You’ll need some meat, a grill, salad fixings, balsamic vinegar, olive oil, rice, and butter.
- Make a little container of Kosher salt and fresh ground pepper. Don’t go hog wild on the pepper. The stuff from Penzey’s I use packs quite a bit of heat.
- Take your meat (I like boneless pork chops), and rub it well with the salt and pepper. You want to let it sit for about 20 minutes.
- While your meat is resting, get some rice started.
- Prep your lettuce (I like to give mine plenty of time to dry). I recommend you not use iceberg, as it’s a little bland for the very simple dressing you’ll be using.
- About 5 minutes before the meat is done resting, go turn on your grill.

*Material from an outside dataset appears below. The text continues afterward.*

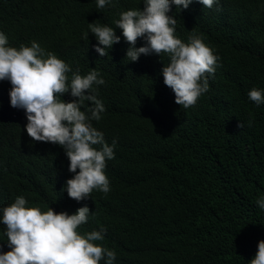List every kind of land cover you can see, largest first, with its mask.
I'll use <instances>...</instances> for the list:
<instances>
[{"label": "trees", "instance_id": "1", "mask_svg": "<svg viewBox=\"0 0 264 264\" xmlns=\"http://www.w3.org/2000/svg\"><path fill=\"white\" fill-rule=\"evenodd\" d=\"M140 8L143 0H112L103 9L97 0H0L9 46L36 41L69 64V82L77 70L99 72L105 84L94 87L106 111L92 123L109 146L116 142L105 168L110 192L71 199L63 189L75 173L64 149L32 141L25 111L10 104L11 83L0 81V210L18 196L42 212L71 215L87 206L77 231L106 229L94 243L116 252L113 264H250L264 240V210L256 203L264 196V104L248 97L253 88L264 91V0L171 5L177 38L199 35L219 58L209 90L187 109L163 82L165 54L126 57L130 45L114 21ZM92 22L120 36L107 56L95 51ZM145 44L138 38L135 46ZM9 250L0 222V253Z\"/></svg>", "mask_w": 264, "mask_h": 264}, {"label": "clouds", "instance_id": "2", "mask_svg": "<svg viewBox=\"0 0 264 264\" xmlns=\"http://www.w3.org/2000/svg\"><path fill=\"white\" fill-rule=\"evenodd\" d=\"M111 2L97 0V8L103 9ZM191 2L143 0V8L123 11L114 21L130 45L126 51L130 61L152 53L169 58V63L162 68L163 82L175 94V103L185 109L195 106L209 90V77L215 75L219 59L201 36L190 35L185 43L175 34L177 21L168 14L171 5L187 9ZM199 2L206 8L214 4V0ZM88 28L98 41L95 51L101 57L108 55L105 49L120 42L113 27L92 22ZM84 38L88 39L87 32ZM138 38H144L146 44L136 47ZM71 71L69 64L36 41L17 49L9 46L8 37L0 32V81L11 83L10 104L25 111L28 121L25 127L32 141L52 143L64 149L70 161L68 170L75 175L66 181L63 190L79 202L90 198L94 189L105 195L110 192L105 168L107 161L115 158L116 142L109 146L103 133L92 123L99 121L106 111L94 87L105 84V80L93 69L87 75H81L79 70L72 72L69 82L67 74ZM65 93H70L74 99L68 102L59 99ZM248 97L257 106L264 104L262 90L253 88ZM82 107L86 110L82 111ZM97 145L101 147H94ZM256 203L264 210V196ZM26 204V198L18 196L10 206L0 210L3 213L0 222L6 226L10 249L0 253V264H100L101 261L113 264L116 252L94 243L105 239L106 229L84 235L77 231L88 220L90 209L87 206L69 215L57 213L51 207L42 212ZM250 264H264V240L259 241Z\"/></svg>", "mask_w": 264, "mask_h": 264}]
</instances>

- How long I cook the pork chops depends on their their thickness. I’ll get the grill to about 500, cook them on one side for 3-4 minutes, flip them (3-4 minutes), turn down the heat to about 400 and cook another 4-5 minutes, flip them (4-5 minutes). It works out that toward the middle you’re just turning the heat down. It also gives you a minute to wash your tongs or whatever. Also, don’t eat undercooked pork. If it’s your first time doing this, it doesn’t hurt to check the temperature of the meat. You know, food safety etc. Also, this procedure of letting stuff brown a bit before turning down the heat works for most meats, although if you want a rare steak you need to shave down the cooking times.

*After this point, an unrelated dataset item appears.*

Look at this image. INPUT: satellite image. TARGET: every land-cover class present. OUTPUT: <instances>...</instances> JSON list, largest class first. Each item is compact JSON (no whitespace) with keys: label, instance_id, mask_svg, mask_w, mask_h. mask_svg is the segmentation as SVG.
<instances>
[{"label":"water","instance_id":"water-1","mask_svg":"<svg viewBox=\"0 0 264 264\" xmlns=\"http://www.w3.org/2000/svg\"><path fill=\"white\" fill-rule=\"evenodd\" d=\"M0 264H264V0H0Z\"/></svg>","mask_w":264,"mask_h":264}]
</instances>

- Mix in some salt, butter, and pepper with your rice.
- Let your meat hang out in a tin foil hat while you deal with the salad. Now, do not dress it until you’re ready to serve, or it’ll get soggy. Splash on a little olive oil and balsamic vinegar, then add salt and pepper to taste. You might need a bit more salt than you think you do.
My favorite thing about this dinner is it’s fairly simple to get it timed right, with everything ready for the table when the meat is done.
I appreciate that you chose pork as your example. It’s the only meat that still gives me fits. I tend to overcook, and then it’s tough. The change in temperature and the extra flipping is obviously what I’ve missed and will try that next time.
We eat a lot of pork here. Make sure you get the thicker chops to start out with. The thinner ones need a better feel for it.